The Ohio JFS 01296 form is a critical document for individuals seeking employment in child care centers and type A homes in Ohio. This form is mandated by specific state regulations that ensure the health and safety of children in care. It requires a thorough physical examination of the prospective employee, which must be conducted no more than 12 months prior to their start date. Key components of the form include verification of the employee’s physical fitness for the role and proof of immunizations against Diphtheria/Tetanus/Pertussis (Tdap) as well as Measles, Mumps, and Rubella (MMR). Notably, employees born on or before December 31, 1956, may provide a history of certain diseases as an alternative to vaccination, with specific guidelines for rubella. The form must be completed and signed by a qualified health care provider, which can include licensed physicians, physician assistants, or certified nurse practitioners. This document is not just a formality; it plays a vital role in maintaining a safe environment for children and complying with Ohio's licensing requirements.

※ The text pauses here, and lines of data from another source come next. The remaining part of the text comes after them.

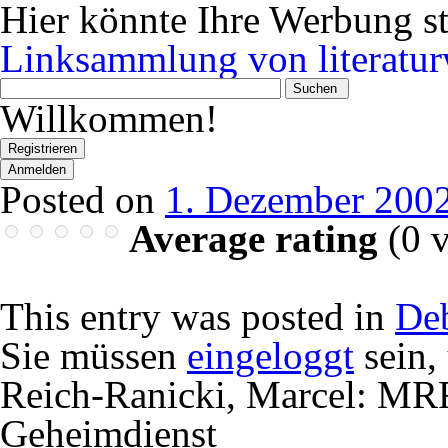
Hier könnte Ihre Werbung s
Linksammlung von literatur
Wonach
suchen
Willkommen!
Sie?
Registrieren
Anmelden
Posted on
1. Dezember 200
Average rating
(
0
v
This entry was posted in
Deb
Sie müssen
eingeloggt
sein,
Reich-Ranicki, Marcel: MRR
Geheimdienst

Ohio Department of Job and Family Services
EMPLOYEE MEDICAL STATEMENT
FOR CHILD CARE CENTERS AND TYPE A HOMES
The completion of this form is required by Ohio Administrative Code rules 5101:2-12-25 and 5101:2-13-25 that govern the licensing of child care centers and type A homes. The physical examination and completion of this form must occur no more than 12 months prior to the first day of employment.
Name of Employee
Home Address
First Day of
Employment
My signature below certifies that I examined the above-named person who is found to be:
1.Physically fit for employment in a facility caring for children
2.Immunized against Diphtheria/Tetanus/Pertussis (Tdap).

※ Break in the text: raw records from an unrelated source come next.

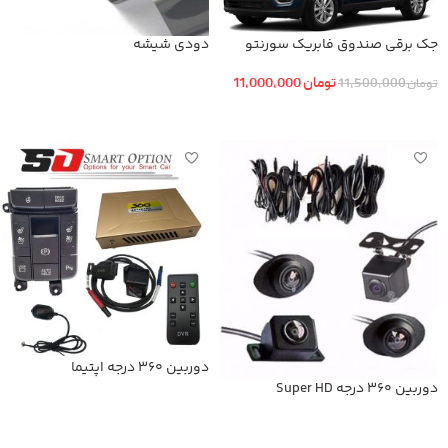
جک برقی صندوق فابریک سورنتو
دودی شیشه
تومان
11,000,000
تومان
11,500,000
اطلاعات بیشتر
افزودن به سبد خرید
دوربین 360 درجه اپتیما
دوربین 360 درجه Super HD
اطلاعات بیشتر
اطلاعات بیشتر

(All employees must have verification of being immunized against pertussis by January 2, 2017)
3.Immunized against Measles, Mumps and Rubella (MMR).
(Except that for a person born on or before December 31, 1956, a history of mumps or measles disease may be substituted for the vaccine. A history of rubella disease shall not be substituted for rubella vaccine. Only a laboratory test demonstrating detectable rubella antibodies shall be accepted in lieu of rubella vaccine.)
Name of Health Care Provider *(Please print)
Street Address:
City, State, Zip
Phone Number
Signature of Health Care Provider*
Date of Examination
*This form may be signed by a licensed physician, a physician's assistant, advance practice nurse or a certified nurse practitioner.
This is a sample form that meets the requirements of Ohio Administrative Code rules 5101:2-12-25 and
5101:2-13-25 that govern the licensing of child care centers and type A homes.